In the startup space, businesses have traditionally used non-compete clauses as one of several ways to help protect the businesses’ proprietary information. Now that most employment-based non-compete clauses will be unenforceable as of September 4, 2024, it is critical that businesses analyze whether there are additional steps they need to take to make sure their proprietary information is adequately protected. This prior post summarizes the recent rule issued by the Federal Trade Commission (FTC) banning most employment-based non-compete clauses (the “Final Rule”).
Non-complete clauses were typically one of a handful of restrictive covenants and protective provisions included in what many startups refer to as a Confidential Information and Invention Assignment Agreement (CIIAA) or a Proprietary Information and Invention Assignment Agreement (PIIAA). There are many other names for these agreements. For example, we often advised clients to use the more literal name, “Confidentiality, Non-Competition, and Invention Assignment Agreement,” because it helped make it clearer for employees what was included in the agreement, which arguably would make the agreement less subject to future challenges by the employee. In this post, we will refer to these agreements as CIIAAs.
Startups often give their employees a CIIAA to sign along with each employee’s offer letter. Having employees sign a CIIAA is a good idea because it helps protect your startup’s proprietary information. Most investors will also require that a business have CIIAAs in place with a startup’s employees before making an investment in such startup because having CIIAAs in place with a startup’s employees helps protect an investor’s investment in a startup because it provides the investor with added assurances that the startup owns the intellectual property rights in the startup’s assets.

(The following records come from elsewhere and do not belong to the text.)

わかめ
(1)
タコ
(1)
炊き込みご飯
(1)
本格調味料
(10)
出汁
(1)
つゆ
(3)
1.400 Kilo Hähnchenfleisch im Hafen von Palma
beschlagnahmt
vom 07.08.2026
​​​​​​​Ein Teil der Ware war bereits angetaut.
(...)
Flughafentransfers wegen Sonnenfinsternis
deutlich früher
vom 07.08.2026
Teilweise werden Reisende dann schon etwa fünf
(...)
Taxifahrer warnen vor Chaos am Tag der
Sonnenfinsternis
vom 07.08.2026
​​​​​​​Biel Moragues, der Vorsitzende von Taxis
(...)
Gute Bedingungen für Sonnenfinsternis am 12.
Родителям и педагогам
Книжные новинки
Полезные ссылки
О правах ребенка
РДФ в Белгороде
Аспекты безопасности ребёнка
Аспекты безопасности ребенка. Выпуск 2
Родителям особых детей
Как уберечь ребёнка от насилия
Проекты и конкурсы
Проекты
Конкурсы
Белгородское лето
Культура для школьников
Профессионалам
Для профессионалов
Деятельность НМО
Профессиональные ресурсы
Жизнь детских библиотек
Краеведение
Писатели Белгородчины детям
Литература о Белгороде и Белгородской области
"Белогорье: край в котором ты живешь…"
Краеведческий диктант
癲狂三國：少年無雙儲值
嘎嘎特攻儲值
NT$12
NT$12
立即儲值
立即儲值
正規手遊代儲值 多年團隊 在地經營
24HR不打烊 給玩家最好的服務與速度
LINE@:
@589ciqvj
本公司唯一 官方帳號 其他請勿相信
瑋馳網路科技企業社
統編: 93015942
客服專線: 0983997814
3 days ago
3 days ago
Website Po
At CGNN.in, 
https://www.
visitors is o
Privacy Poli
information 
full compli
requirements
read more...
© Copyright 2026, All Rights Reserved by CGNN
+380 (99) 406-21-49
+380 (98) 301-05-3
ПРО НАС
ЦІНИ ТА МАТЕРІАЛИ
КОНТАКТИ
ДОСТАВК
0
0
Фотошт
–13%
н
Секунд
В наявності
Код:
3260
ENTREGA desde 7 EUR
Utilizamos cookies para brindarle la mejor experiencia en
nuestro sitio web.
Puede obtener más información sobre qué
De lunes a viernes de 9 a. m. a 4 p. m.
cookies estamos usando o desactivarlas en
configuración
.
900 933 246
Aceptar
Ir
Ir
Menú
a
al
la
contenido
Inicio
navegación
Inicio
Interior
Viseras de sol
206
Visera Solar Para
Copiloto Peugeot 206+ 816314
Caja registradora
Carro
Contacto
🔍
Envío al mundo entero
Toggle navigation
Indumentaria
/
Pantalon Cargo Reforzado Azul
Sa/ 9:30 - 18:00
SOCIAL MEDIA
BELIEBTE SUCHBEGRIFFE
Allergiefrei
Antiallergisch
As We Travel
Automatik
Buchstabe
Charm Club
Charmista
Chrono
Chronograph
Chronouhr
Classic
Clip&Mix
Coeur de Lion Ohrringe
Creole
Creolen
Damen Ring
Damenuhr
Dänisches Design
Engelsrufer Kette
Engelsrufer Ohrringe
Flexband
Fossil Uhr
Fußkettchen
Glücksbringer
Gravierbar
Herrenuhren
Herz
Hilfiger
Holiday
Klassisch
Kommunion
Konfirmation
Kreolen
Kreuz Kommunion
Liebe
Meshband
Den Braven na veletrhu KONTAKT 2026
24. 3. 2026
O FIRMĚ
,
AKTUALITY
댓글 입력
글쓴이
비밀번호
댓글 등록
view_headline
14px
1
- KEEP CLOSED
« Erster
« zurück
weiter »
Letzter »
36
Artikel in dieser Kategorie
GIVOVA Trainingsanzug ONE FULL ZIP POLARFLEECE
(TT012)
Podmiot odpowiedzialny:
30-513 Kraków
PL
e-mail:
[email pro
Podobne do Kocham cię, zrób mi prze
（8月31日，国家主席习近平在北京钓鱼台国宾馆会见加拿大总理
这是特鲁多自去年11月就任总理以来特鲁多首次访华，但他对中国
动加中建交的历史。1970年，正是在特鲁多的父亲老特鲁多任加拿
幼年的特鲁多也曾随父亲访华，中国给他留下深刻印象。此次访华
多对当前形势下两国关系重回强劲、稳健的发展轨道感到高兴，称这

CIIAAs often include the following provisions (a) a confidentiality and non-disclosure clause; (b) a clause acknowledging that materials utilized or developed at work by an employee in the course of such employee’s employment are the property of the business; (c) an invention assignment provision; (d) a non-solicitation clause; and (e), until recently, a non-compete clause. Each of these provisions is intended to assist the startup in safeguarding its proprietary information. The confidentiality and non-disclosure clause is intended to be the broadest of these provisions. Such provision typically provides that non-public information relating to the business is confidential and requires the employee to keep such information confidential. The other provisions in the CIIAAs then address specific types of confidential information, the ownership of interests in such confidential information, and restrictive covenants intended to help discourage employees from utilizing confidential information for their own purposes to the detriment of the startup.
The Final Rule does not directly impact the first three provisions set forth in the prior paragraph (i.e., the provisions referenced in (a) – (c)) that are typically contained in a CIIAA unless such provisions have the effect of acting like a non-compete clause. For example, if a confidentiality and non-disclosure clause is overbroad then it may be unenforceable under the Final Rule. A confidentiality and non-disclosure clause is overbroad if it covers information that is not truly proprietary to the business and if the clause has the effect of restricting an employee’s ability to seek alternative employment after such employee’s employment ends with its current employer. Confidentiality and non-disclosure clauses have always been subject to being invalidated as overbroad under state law, but now startups need to ensure such clauses also comply with the Final Rule. Until the exact scope of the Final Rule is better defined through either further guidance from the FTC or case law that is created by courts interpreting the bounds of the Final Rule, startups will need to work with legal counsel to determine the appropriate scope of confidentiality and non-disclosure clauses.
In addition to reviewing and possibly amending existing CIIAAs to remove non-compete clauses and modifying other provisions contained in the CIIAAs that have the effect of acting like a non-compete clause, startups will want to work with legal counsel to ensure the removal of the non-compete clauses from the CIIAAs does not leave the startup vulnerable to having its proprietary information misappropriated by former employees. Startups can do this by narrowly tailoring confidentiality and non-disclosure clauses and non-solicitation clauses so that it is less likely that such provisions will be deemed to violate the Final Rule and, therefore, be unenforceable.